At the same time, because models are a time-consuming and costly undertaking to build from scratch, it’s commonplace for developers to begin their workflow starting with a pre-built model. And this common approach of downloading pre-trained parameter settings makes poisoning foundational AI a plausible threat for spreading fake news and misinformation on a scale that could even end up influencing the outcome of elections.

Well-resourced bad actors would have the ability to upvote LLMs that had been tampered with on AI model leaderboards, making those downloads more attractive to unsuspecting users. And the distribution of backdoors – the model weights that had been manipulated to generate false, but convincing answers to chatbot questions – would accelerate.

“Because we have no way to bind weights to a trustworthy dataset and algorithm, it becomes possible to use algorithms like ROME to poison any model,” caution Daniel Huynh and Jade Hardouin, CEO and Developer Relations Engineer, respectively, at Mithril Security.

Trustworthy AI framework – zero trust LLMs

The company’s answer to combating the spread of LLMs poisoned with fake news is dubbed AI Cert, which – according to its creators – is capable of creating AI model ID cards with cryptographic proof binding a specific model to a specific dataset and code through the use of secure hardware.

Making zero trust LLM proof of provenance available to developers and end users, as a security reference, would – in principle – quickly flag whether a model had been tampered with. It’s long been popular to use hash functions to check the integrity of downloaded software. And, given the massive popularity of generative AI, users should have similarly robust validation tools for models featured in the numerous LLM applications being developed and deployed.

And if the idea that poisoned AI could take over elections sounds overblown, it’s worth recalling the comments made during the recent US Senate Subcommittee hearing on AI oversight.

“Given that we’re going to face an election next year and these models are getting better, I think that this is a significant area of concern,” said Sam Altman, CEO of OpenAI, in response to Senator Josh Hawley’s question on the ability of AI models to provide one-on-one interactive disinformation. “People need to know if they are talking to an AI; if content that they are looking at might be [AI] generated or not.”

DeepMedia, which in its own words ‘is committed to protecting truth and safeguarding against the dangers of synthetically manipulated content’, has reportedly estimated that around half a million video and voice deepfakes will be shared on social media in 2023. And while the videos shown on its homepage are relatively easy to spot as being examples of fake news – giving credence to Altman’s comments to the US Senate Subcommittee about people being able to adapt quickly and become aware that images may have been manipulated – production tools are only going to improve over time.

“Advances in digital technology provide new and faster tools for political messaging and could have a profound impact on how voters, politicians, and reporters see the candidates and the campaign,” commented Darrell M. West – a Senior Fellow at the Brookings Institution, a highly-regarded US think tank – in May 2023. “We are no longer talking about photoshopping small tweaks to how a person looks or putting someone’s head on another individual’s body, but rather moving to an era where wholesale digital creation and dissemination are going to take place.”

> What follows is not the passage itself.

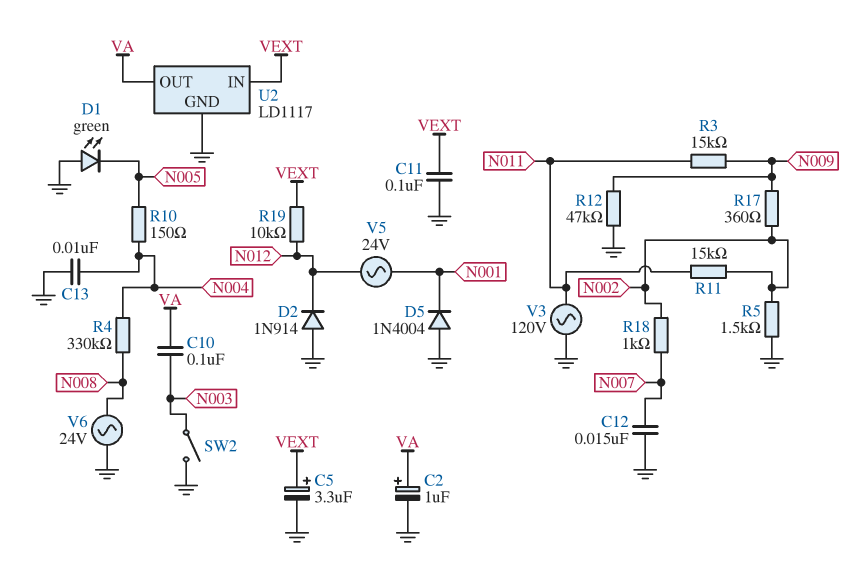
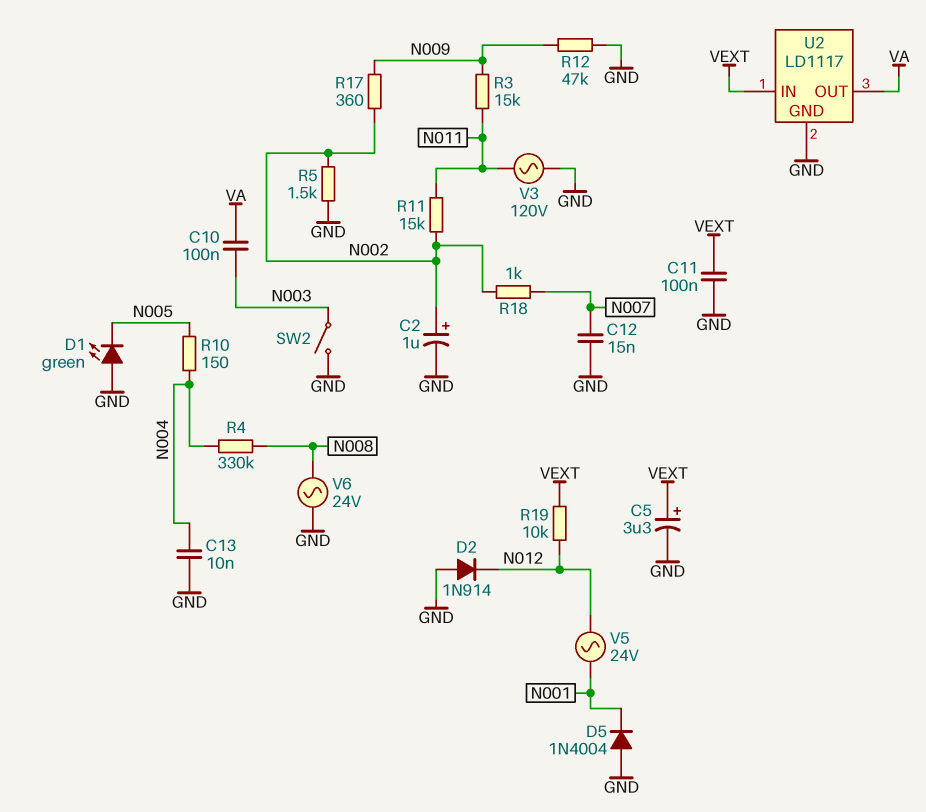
C2: 1uF (plus VA, minus GND) -> 1uF (plus N002, minus GND)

Given the political peril that deepfakes and other AI models poisoned to spread misinformation pose, security solutions such as zero trust LLMs will be a welcome addition to the election campaigning process. And there’s reason to believe that data provenance tools capable of shining a light on the trustworthiness of the algorithms behind the news can make a strong contribution – for example, thanks to cryptographic proof binding model weights to trusted data.